Metrics
This section covers various metrics used to evaluate text quality and similarity. The metrics are divided into two main categories:
Summarization Metrics
Non-LLM Metrics
Traditional metrics that don't require Language Models:
- ROUGE Score (0-1): Measures overlap of n-grams between the reference text and generated summary
- BLEU Score (0-1): Evaluates translation quality by comparing n-gram matches, with custom weights emphasizing unigrams and bigrams
- BERT Score (0-1): Leverages contextual embeddings to better capture semantic similarity
- BART Score (≤0): Uses BART's sequence-to-sequence model to evaluate semantic similarity and generation quality
- COMET Score (0-1): Crosslingual Optimized Metric for Evaluation of Translation. Regression model trained on human judgments.
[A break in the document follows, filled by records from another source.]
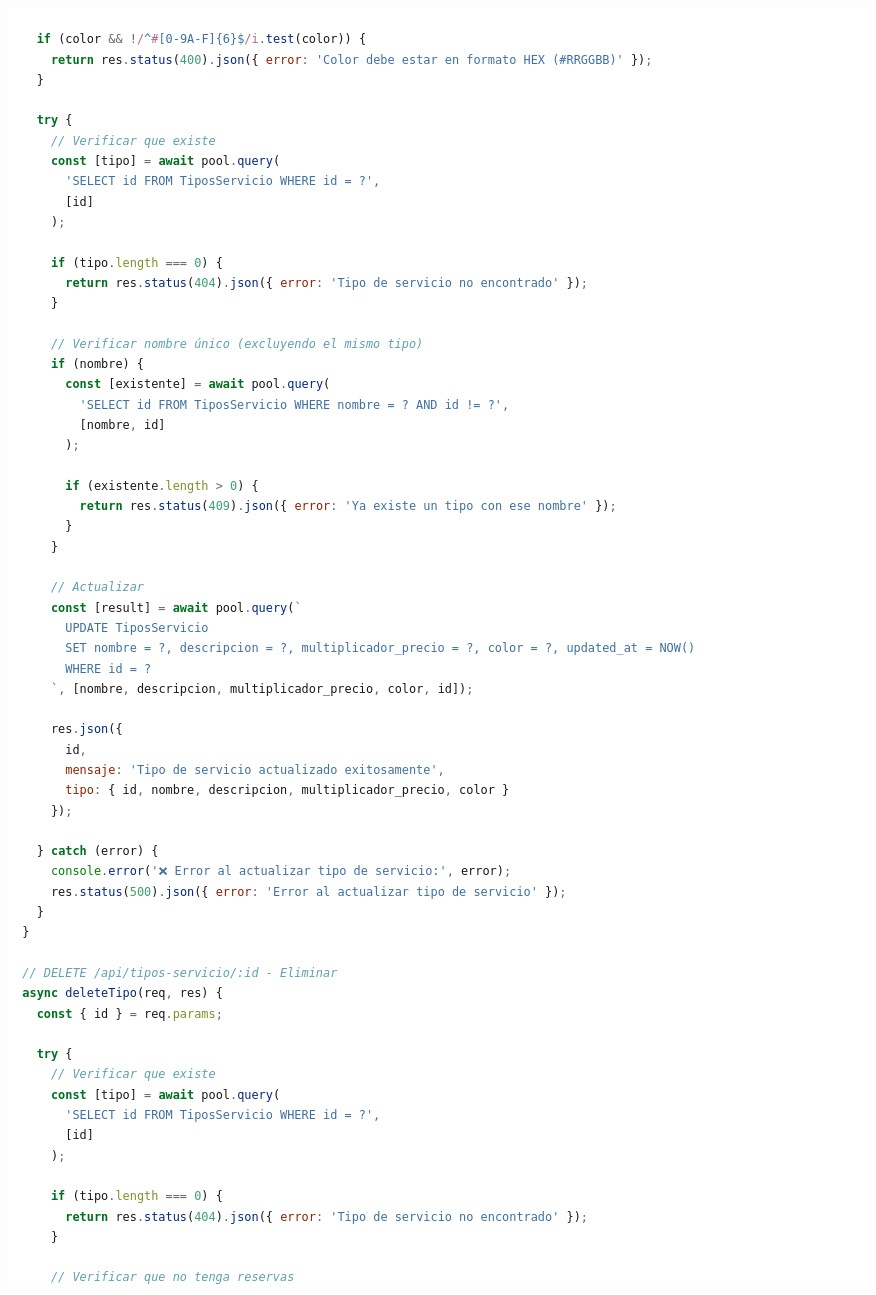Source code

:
 ```javascript
    
    if (color && !/^#[0-9A-F]{6}$/i.test(color)) {
      return res.status(400).json({ error: 'Color debe estar en formato HEX (#RRGGBB)' });
    }
    
    try {
      // Verificar que existe
      const [tipo] = await pool.query(
        'SELECT id FROM TiposServicio WHERE id = ?',
        [id]
      );
      
      if (tipo.length === 0) {
        return res.status(404).json({ error: 'Tipo de servicio no encontrado' });
      }
      
      // Verificar nombre único (excluyendo el mismo tipo)
      if (nombre) {
        const [existente] = await pool.query(
          'SELECT id FROM TiposServicio WHERE nombre = ? AND id != ?',
          [nombre, id]
        );
        
        if (existente.length > 0) {
          return res.status(409).json({ error: 'Ya existe un tipo con ese nombre' });
        }
      }
      
      // Actualizar
      const [result] = await pool.query(`
        UPDATE TiposServicio 
        SET nombre = ?, descripcion = ?, multiplicador_precio = ?, color = ?, updated_at = NOW()
        WHERE id = ?
      `, [nombre, descripcion, multiplicador_precio, color, id]);
      
      res.json({ 
        id, 
        mensaje: 'Tipo de servicio actualizado exitosamente',
        tipo: { id, nombre, descripcion, multiplicador_precio, color }
      });
      
    } catch (error) {
      console.error('❌ Error al actualizar tipo de servicio:', error);
      res.status(500).json({ error: 'Error al actualizar tipo de servicio' });
    }
  }
  
  // DELETE /api/tipos-servicio/:id - Eliminar
  async deleteTipo(req, res) {
    const { id } = req.params;
    
    try {
      // Verificar que existe
      const [tipo] = await pool.query(
        'SELECT id FROM TiposServicio WHERE id = ?',
        [id]
      );
      
      if (tipo.length === 0) {
        return res.status(404).json({ error: 'Tipo de servicio no encontrado' });
      }
      
      // Verificar que no tenga reservas
```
Uses source, reference, and candidate as inputs to predict quality score
LLM-Based Metrics
Advanced metrics that require an LLM provider:
- Faithfulness (0-1): Measures factual consistency between summary and source text
- Topic Preservation (0-1): Verifies that the most important topics from the source are retained in the summary
- Redundancy Detection (0-1): Identifies and flags repeated information within summaries
- Conciseness Assessment (0-1): Evaluates if the summary effectively condenses information without unnecessary verbosity
RAG Metrics
Metrics specifically designed for evaluating Retrieval-Augmented Generation:
- Answer Attribution (0-1): Evaluates if the answer's claims are properly supported by the provided context
- Answer Relevance (0-1): Measures how well the answer addresses the specific query intent
- Completeness (0-1): Evaluates whether the answer addresses all aspects of the query comprehensively
- Context Utilisation (0-1): Assesses how well the retrieved context aligns with and is applicable to the query
- Faithfulness (0-1): Measures how accurately the answer reflects the information contained in the context without introducing external or contradictory information
Choose the appropriate metrics based on your evaluation needs and available resources.